===== Supplied material =====

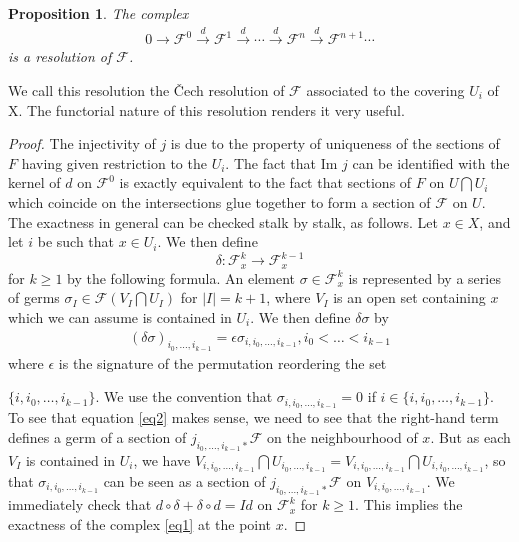 \documentclass{article}
\numberwithin{equation}{subsection} %
\newtheorem{prop}{Proposition}[section]
\theoremstyle{definition}
\begin{document}
\begin{prop}
	The complex
	\begin{align}
	\label{eq1}
		0 \to \mathcal F^0 \overset{d}{\to} \mathcal F^1 \overset{d}{\to} \cdots \overset{d}{\to} \mathcal F^n \overset{d}{\to} \mathcal F^{n+1} \cdots
	\end{align}
	is a resolution of $\mathcal F$.
\end{prop}
We call this resolution the \v{C}ech resolution of $\mathcal F$ associated to the covering $U_i$
of X. The functorial nature of this resolution renders it very useful.
\begin{proof} 
	The injectivity of $j$ is due to the property of uniqueness of the sections
	of $F$ having given restriction to the $U_i$. The fact that Im $j$ can be identified with
	the kernel of $d$ on $\mathcal F^0$ is exactly equivalent to the fact that sections of $F$ on
	$U \bigcap U_i$ which coincide on the intersections glue together to form a section of
	$\mathcal F$ on $U$. The exactness in general can be checked stalk by stalk, as follows. Let
	$x \in X$, and let $i$ be such that $x \in U_i$. We then define
	\[
	\delta : \mathcal F^k_x \to \mathcal F^{k-1}_x 
	\]
	for $k \ge 1$ by the following formula. An element $\sigma \in \mathcal F^k_x$ is represented by a
	series of germs $\sigma _I \in \mathcal F(V_I \bigcap U_I)$ for $|I|= k + 1$, where $V_I$ is an open set
	containing $x$ which we can assume is contained in $U_i$. We then define $\delta \sigma$ by
	\begin{align}
	\label{eq2}
	(\delta \sigma)_{i_0,\dots,i_{k-1}}=\epsilon \sigma_{i,i_0,\dots,i_{k-1}}, i_0<\dots<i_{k-1}
	\end{align}
	where $\epsilon$ is the signature of the permutation reordering
	the set 

	\noindent
	$\{i,i_0,\dots,i_{k-1}\}$.
	We use the convention that $\sigma_{i,i_0,\dots,i_{k-1}}=0$ if $i\in \{i,i_0,\dots,i_{k-1}\}$. To see that equation \ref{eq2} makes sense, we need to see that the right-hand term defines a germ of a section
	of $j_{i_0,\dots,i_{k-1}\ast}\mathcal F$ on the neighbourhood of $x$. But as each $V_I$ is contained in $U_i$,
	we have $V_{i,i_0,\dots,i_{k-1}}\bigcap U_{i_0,\dots,i_{k-1}}=V_{i,i_0,\dots,i_{k-1}}\bigcap U_{i,i_0,\dots,i_{k-1}}$, so that $\sigma_{i,i_0,\dots,i_{k-1}}$ can be seen as a section of $j_{i_0,\dots,i_{k-1}\ast}\mathcal F$ on $V_{i,i_0,\dots,i_{k-1}}$. We immediately check that
	$d\circ \delta + \delta \circ d=Id$ on $\mathcal F^k_x$ for $k \ge 1$. This implies the exactness of the complex
	\ref{eq1} at the point $x$.
\end{proof}
\end{document}
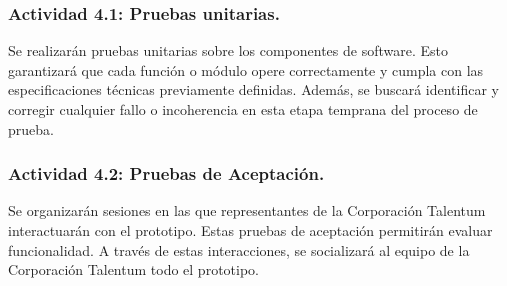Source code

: \subsubsection{Actividad 4.1: Pruebas unitarias.}
Se realizarán pruebas unitarias sobre los componentes de software. Esto garantizará que cada función o módulo opere correctamente y cumpla con las especificaciones técnicas previamente definidas. Además, se buscará identificar y corregir cualquier fallo o incoherencia en esta etapa temprana del proceso de prueba.

\subsubsection{Actividad 4.2: Pruebas de Aceptación.}
Se organizarán sesiones en las que representantes de la Corporación Talentum interactuarán con el prototipo. Estas pruebas de aceptación permitirán evaluar funcionalidad. A través de estas interacciones, se socializará al equipo de la Corporación Talentum todo el prototipo.










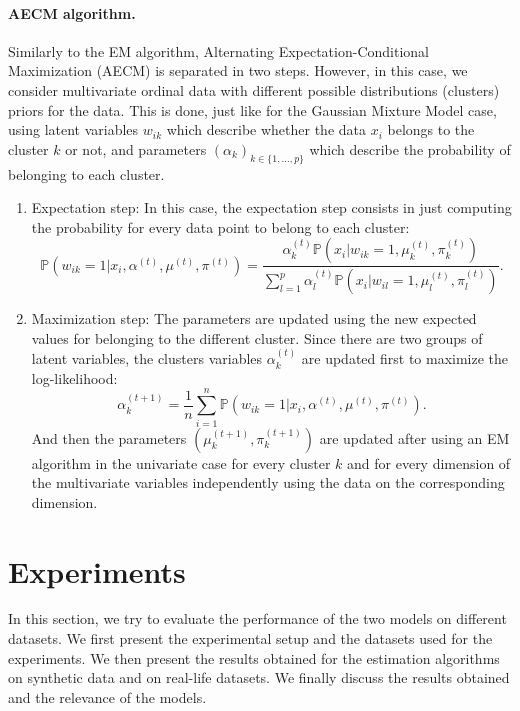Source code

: \documentclass[a4paper,12pt]{article}
\begin{document}
\paragraph{AECM algorithm.} Similarly to the EM algorithm, Alternating Expectation-Conditional Maximization (AECM) \citep{meng1997algorithm} is separated in two steps. However, in this case, we consider multivariate ordinal data with different possible distributions (clusters) priors for the data. This is done, just like for the Gaussian Mixture Model case, using latent variables $w_{ik}$ which describe whether the data $x_i$ belongs to the cluster $k$ or not, and parameters $(\alpha_k)_{k\in \{1, \ldots, p\}}$ which describe the probability of belonging to each cluster. 
\begin{enumerate}
    \item Expectation step: In this case, the expectation step consists in just computing the probability for every data point to belong to each cluster:
    \begin{equation}
        \mathbb{P}(w_{ik}=1|x_i, \alpha^{(t)}, \mu^{(t)}, \pi^{(t)}) = \frac{\alpha_k^{(t)}\mathbb{P}(x_i|w_{ik}=1, \mu_k^{(t)}, \pi_k^{(t)})}{\sum_{l=1}^p\alpha_l^{(t)}\mathbb{P}(x_i|w_{il}=1, \mu_l^{(t)}, \pi_l^{(t)})}.
    \end{equation}
    \item Maximization step: The parameters are updated using the new expected values for belonging to the different cluster. Since there are two groups of latent variables, the clusters variables $\alpha_k^{(t)}$ are updated first to maximize the log-likelihood:
    \begin{equation}
    \alpha_k^{(t+1)} = \frac{1}{n} \sum_{i=1}^n \mathbb{P}(w_{ik}=1|x_i, \alpha^{(t)}, \mu^{(t)}, \pi^{(t)}).
    \end{equation}
    And then the parameters $(\mu_k^{(t+1)}, \pi_k^{(t+1)})$ are updated after using an EM algorithm in the univariate case for every cluster $k$ and for every dimension of the multivariate variables independently using the data on the corresponding dimension.
\end{enumerate}



\section{Experiments}
In this section, we try to evaluate the performance of the two models on different datasets. We first present the experimental setup and the datasets used for the experiments. We then present the results obtained for the estimation algorithms on synthetic data and on real-life datasets. We finally discuss the results obtained and the relevance of the models. 
\end{document}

=====

◆ Instructions to follow ◆
Reproduce every entry above in full and exactly, though not its pictures.

◆ Answer to this problem ◆
 \documentclass{article}
\numberwithin{equation}{subsection} %
\newtheorem{prop}{Proposition}[section]
\theoremstyle{definition}
\begin{document}
\begin{prop}
	The complex
	\begin{align}
	\label{eq1}
		0 \to \mathcal F^0 \overset{d}{\to} \mathcal F^1 \overset{d}{\to} \cdots \overset{d}{\to} \mathcal F^n \overset{d}{\to} \mathcal F^{n+1} \cdots
	\end{align}
	is a resolution of $\mathcal F$.
\end{prop}
We call this resolution the \v{C}ech resolution of $\mathcal F$ associated to the covering $U_i$
of X. The functorial nature of this resolution renders it very useful.
\begin{proof} 
	The injectivity of $j$ is due to the property of uniqueness of the sections
	of $F$ having given restriction to the $U_i$. The fact that Im $j$ can be identified with
	the kernel of $d$ on $\mathcal F^0$ is exactly equivalent to the fact that sections of $F$ on
	$U \bigcap U_i$ which coincide on the intersections glue together to form a section of
	$\mathcal F$ on $U$. The exactness in general can be checked stalk by stalk, as follows. Let
	$x \in X$, and let $i$ be such that $x \in U_i$. We then define
	\[
	\delta : \mathcal F^k_x \to \mathcal F^{k-1}_x 
	\]
	for $k \ge 1$ by the following formula. An element $\sigma \in \mathcal F^k_x$ is represented by a
	series of germs $\sigma _I \in \mathcal F(V_I \bigcap U_I)$ for $|I|= k + 1$, where $V_I$ is an open set
	containing $x$ which we can assume is contained in $U_i$. We then define $\delta \sigma$ by
	\begin{align}
	\label{eq2}
	(\delta \sigma)_{i_0,\dots,i_{k-1}}=\epsilon \sigma_{i,i_0,\dots,i_{k-1}}, i_0<\dots<i_{k-1}
	\end{align}
	where $\epsilon$ is the signature of the permutation reordering
	the set 

	\noindent
	$\{i,i_0,\dots,i_{k-1}\}$.
	We use the convention that $\sigma_{i,i_0,\dots,i_{k-1}}=0$ if $i\in \{i,i_0,\dots,i_{k-1}\}$. To see that equation \ref{eq2} makes sense, we need to see that the right-hand term defines a germ of a section
	of $j_{i_0,\dots,i_{k-1}\ast}\mathcal F$ on the neighbourhood of $x$. But as each $V_I$ is contained in $U_i$,
	we have $V_{i,i_0,\dots,i_{k-1}}\bigcap U_{i_0,\dots,i_{k-1}}=V_{i,i_0,\dots,i_{k-1}}\bigcap U_{i,i_0,\dots,i_{k-1}}$, so that $\sigma_{i,i_0,\dots,i_{k-1}}$ can be seen as a section of $j_{i_0,\dots,i_{k-1}\ast}\mathcal F$ on $V_{i,i_0,\dots,i_{k-1}}$. We immediately check that
	$d\circ \delta + \delta \circ d=Id$ on $\mathcal F^k_x$ for $k \ge 1$. This implies the exactness of the complex
	\ref{eq1} at the point $x$.
\end{proof}
\end{document}
Source code

: \subsubsection{Actividad 4.1: Pruebas unitarias.}
Se realizarán pruebas unitarias sobre los componentes de software. Esto garantizará que cada función o módulo opere correctamente y cumpla con las especificaciones técnicas previamente definidas. Además, se buscará identificar y corregir cualquier fallo o incoherencia en esta etapa temprana del proceso de prueba.

\subsubsection{Actividad 4.2: Pruebas de Aceptación.}
Se organizarán sesiones en las que representantes de la Corporación Talentum interactuarán con el prototipo. Estas pruebas de aceptación permitirán evaluar funcionalidad. A través de estas interacciones, se socializará al equipo de la Corporación Talentum todo el prototipo.










Source code

: \documentclass[a4paper,12pt]{article}
\begin{document}
\paragraph{AECM algorithm.} Similarly to the EM algorithm, Alternating Expectation-Conditional Maximization (AECM) \citep{meng1997algorithm} is separated in two steps. However, in this case, we consider multivariate ordinal data with different possible distributions (clusters) priors for the data. This is done, just like for the Gaussian Mixture Model case, using latent variables $w_{ik}$ which describe whether the data $x_i$ belongs to the cluster $k$ or not, and parameters $(\alpha_k)_{k\in \{1, \ldots, p\}}$ which describe the probability of belonging to each cluster. 
\begin{enumerate}
    \item Expectation step: In this case, the expectation step consists in just computing the probability for every data point to belong to each cluster:
    \begin{equation}
        \mathbb{P}(w_{ik}=1|x_i, \alpha^{(t)}, \mu^{(t)}, \pi^{(t)}) = \frac{\alpha_k^{(t)}\mathbb{P}(x_i|w_{ik}=1, \mu_k^{(t)}, \pi_k^{(t)})}{\sum_{l=1}^p\alpha_l^{(t)}\mathbb{P}(x_i|w_{il}=1, \mu_l^{(t)}, \pi_l^{(t)})}.
    \end{equation}
    \item Maximization step: The parameters are updated using the new expected values for belonging to the different cluster. Since there are two groups of latent variables, the clusters variables $\alpha_k^{(t)}$ are updated first to maximize the log-likelihood:
    \begin{equation}
    \alpha_k^{(t+1)} = \frac{1}{n} \sum_{i=1}^n \mathbb{P}(w_{ik}=1|x_i, \alpha^{(t)}, \mu^{(t)}, \pi^{(t)}).
    \end{equation}
    And then the parameters $(\mu_k^{(t+1)}, \pi_k^{(t+1)})$ are updated after using an EM algorithm in the univariate case for every cluster $k$ and for every dimension of the multivariate variables independently using the data on the corresponding dimension.
\end{enumerate}



\section{Experiments}
In this section, we try to evaluate the performance of the two models on different datasets. We first present the experimental setup and the datasets used for the experiments. We then present the results obtained for the estimation algorithms on synthetic data and on real-life datasets. We finally discuss the results obtained and the relevance of the models. 
\end{document}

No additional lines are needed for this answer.